TASK GOAL: Reproduce the listing word for word, starting at the line that contains "Friday: the event" and stopping after the line that contains "the 14:00 line.". Omit the pictures from your copy.

RECORDS TO USE:

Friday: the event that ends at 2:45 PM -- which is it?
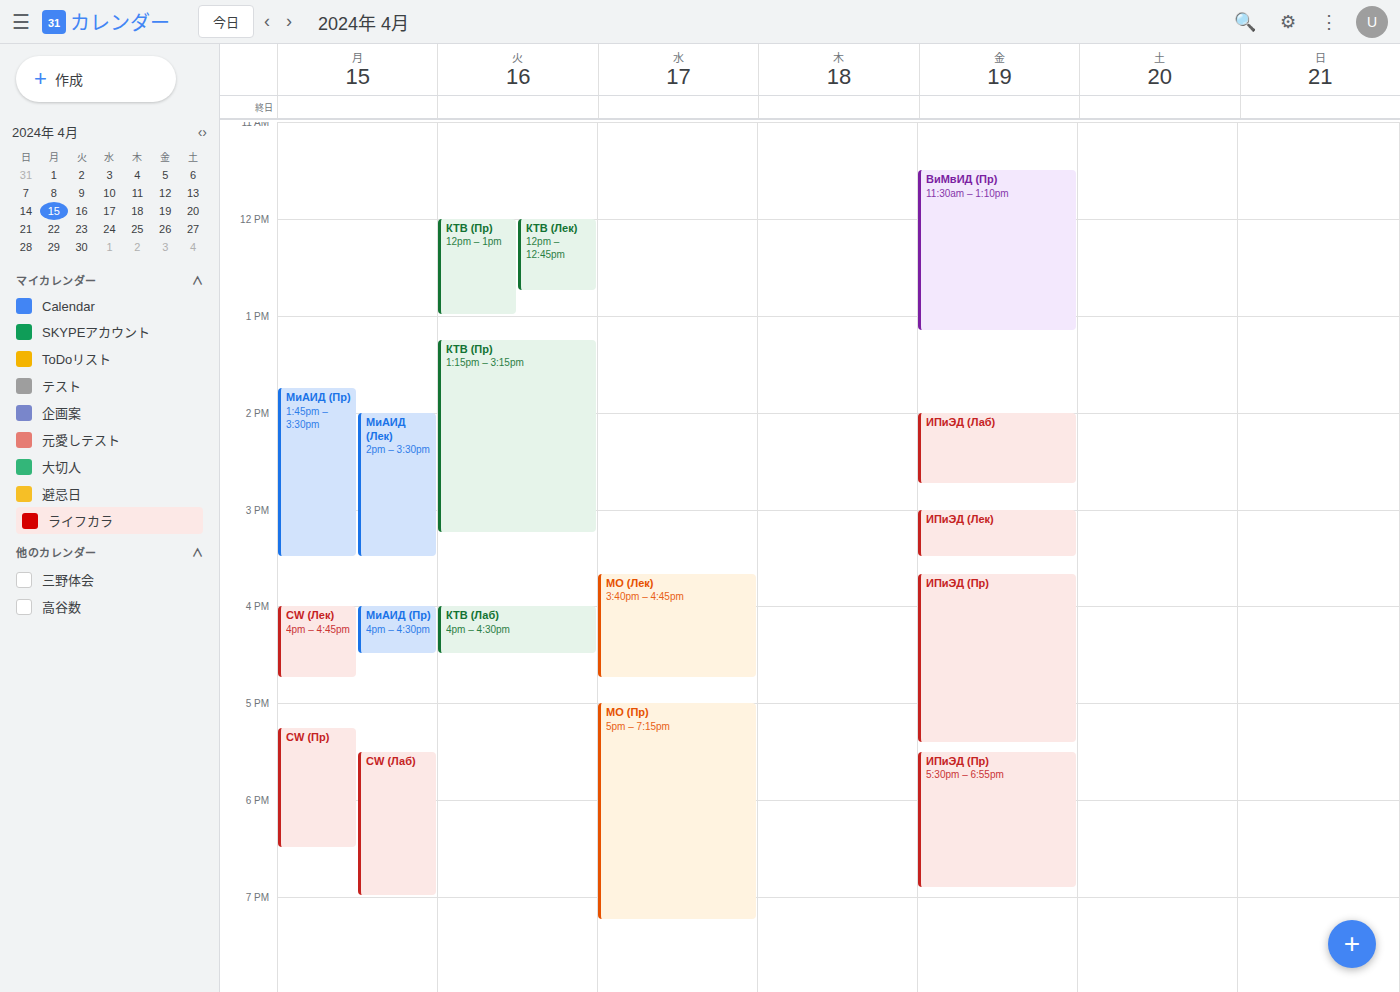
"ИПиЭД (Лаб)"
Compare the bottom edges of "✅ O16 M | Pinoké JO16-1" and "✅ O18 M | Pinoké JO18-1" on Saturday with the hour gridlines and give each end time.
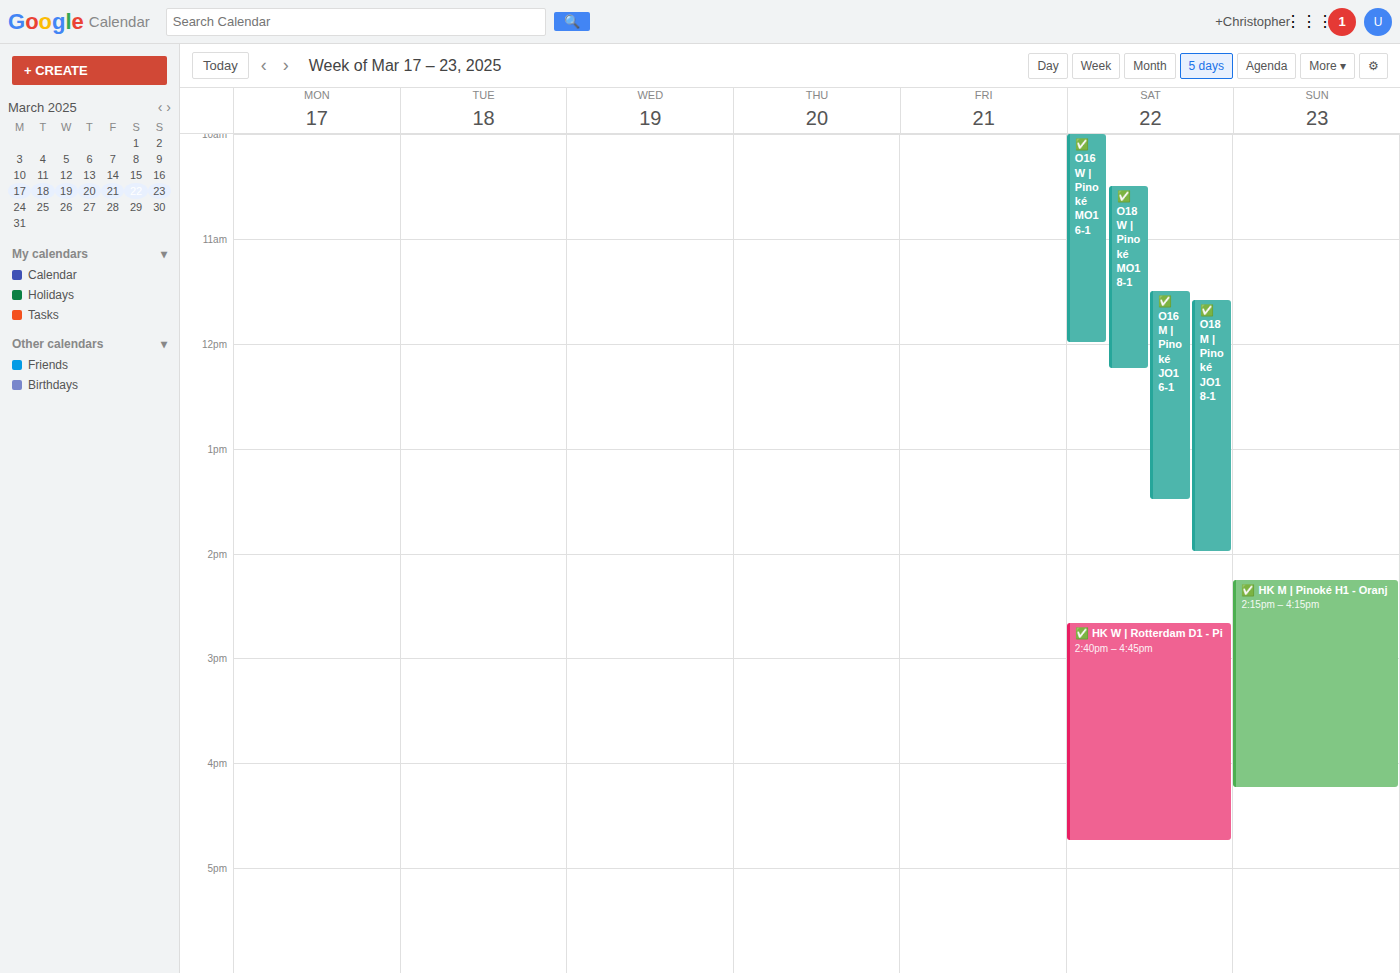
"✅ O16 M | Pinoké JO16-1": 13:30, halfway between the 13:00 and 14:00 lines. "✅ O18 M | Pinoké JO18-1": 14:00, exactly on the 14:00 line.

==

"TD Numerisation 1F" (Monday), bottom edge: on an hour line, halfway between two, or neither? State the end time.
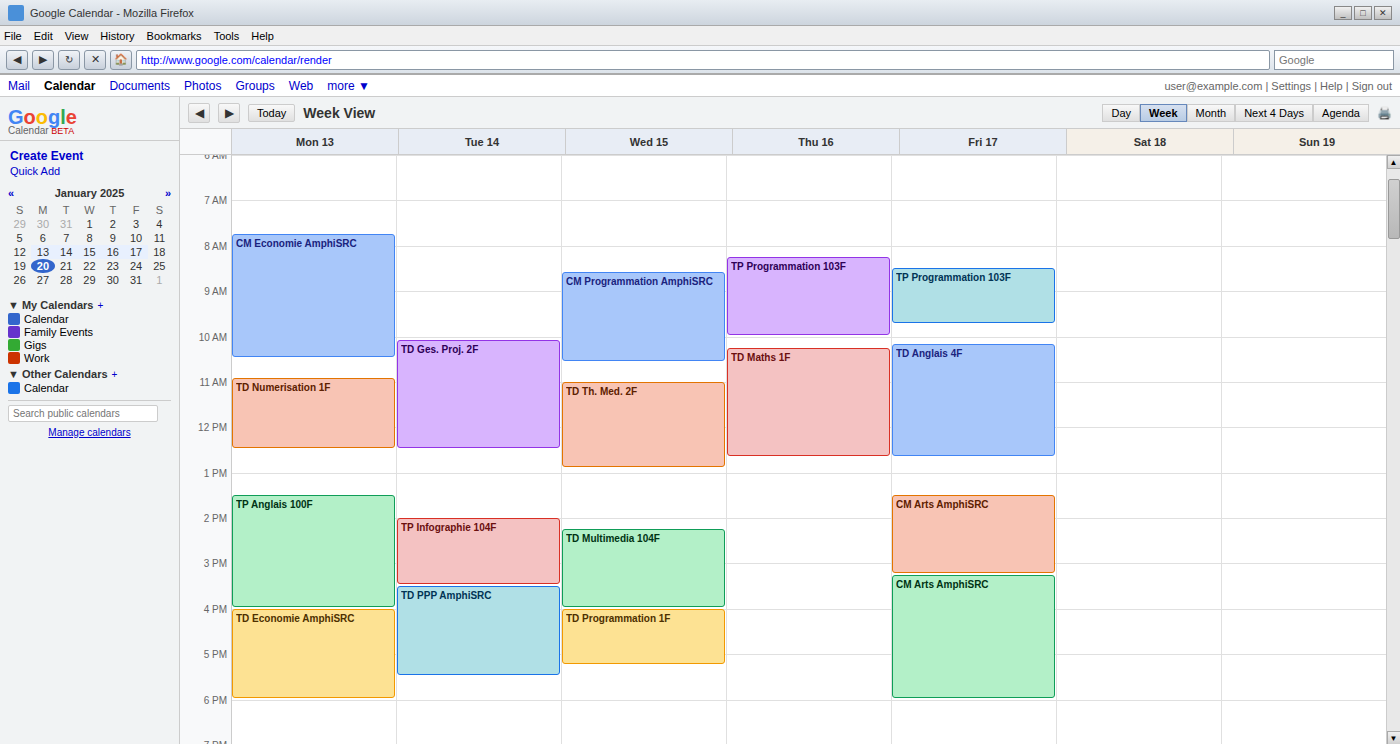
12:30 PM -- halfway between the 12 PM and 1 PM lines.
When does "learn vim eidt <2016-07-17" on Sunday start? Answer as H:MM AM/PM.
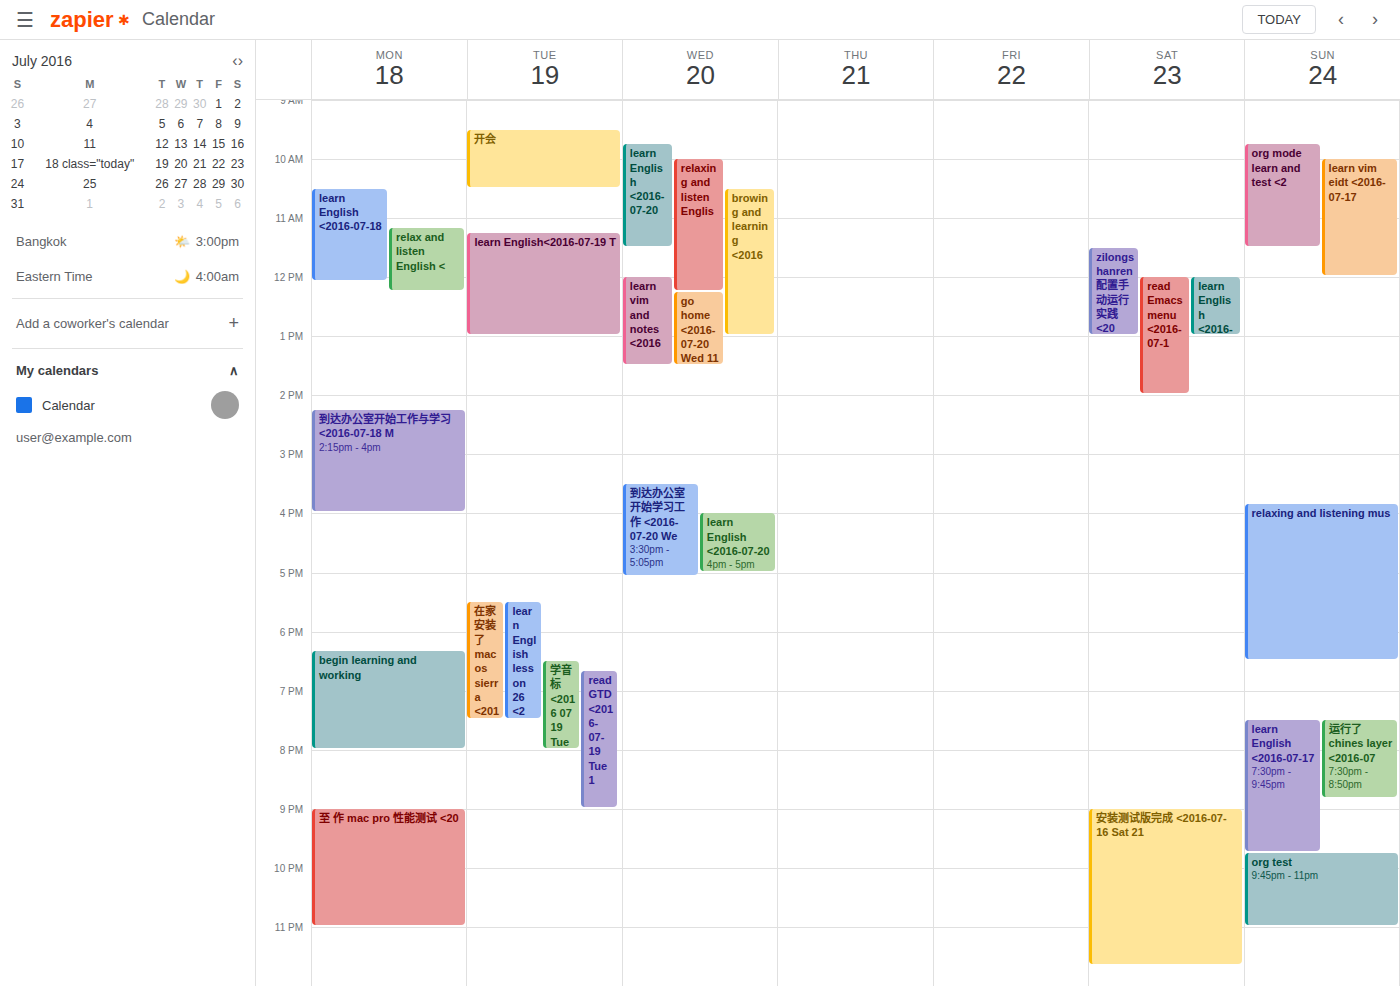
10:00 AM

COMPLETE ANSWER:
Friday: the event that ends at 2:45 PM -- which is it?
"ИПиЭД (Лаб)"
Compare the bottom edges of "✅ O16 M | Pinoké JO16-1" and "✅ O18 M | Pinoké JO18-1" on Saturday with the hour gridlines and give each end time.
"✅ O16 M | Pinoké JO16-1": 13:30, halfway between the 13:00 and 14:00 lines. "✅ O18 M | Pinoké JO18-1": 14:00, exactly on the 14:00 line.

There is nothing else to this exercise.